▶ _Records supplied_:

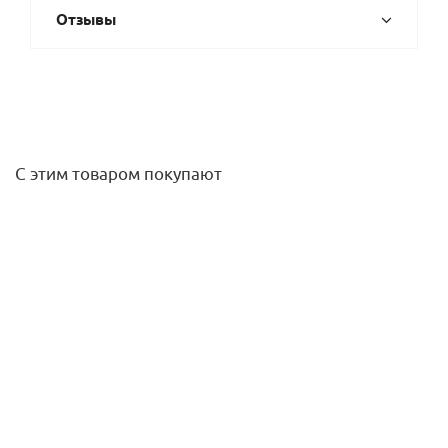
Отзывы
С этим товаром покупают
Фиксатор поворота трубы 25х90*, без колец сталь Rehau
255
руб.
/шт
Подробнее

▶ _What this task involves_: Without including any pictures, output each entry above exactly as it appears.

▶ _Result of the task_:
Отзывы
С этим товаром покупают
Фиксатор поворота трубы 25х90*, без колец сталь Rehau
255
руб.
/шт
Подробнее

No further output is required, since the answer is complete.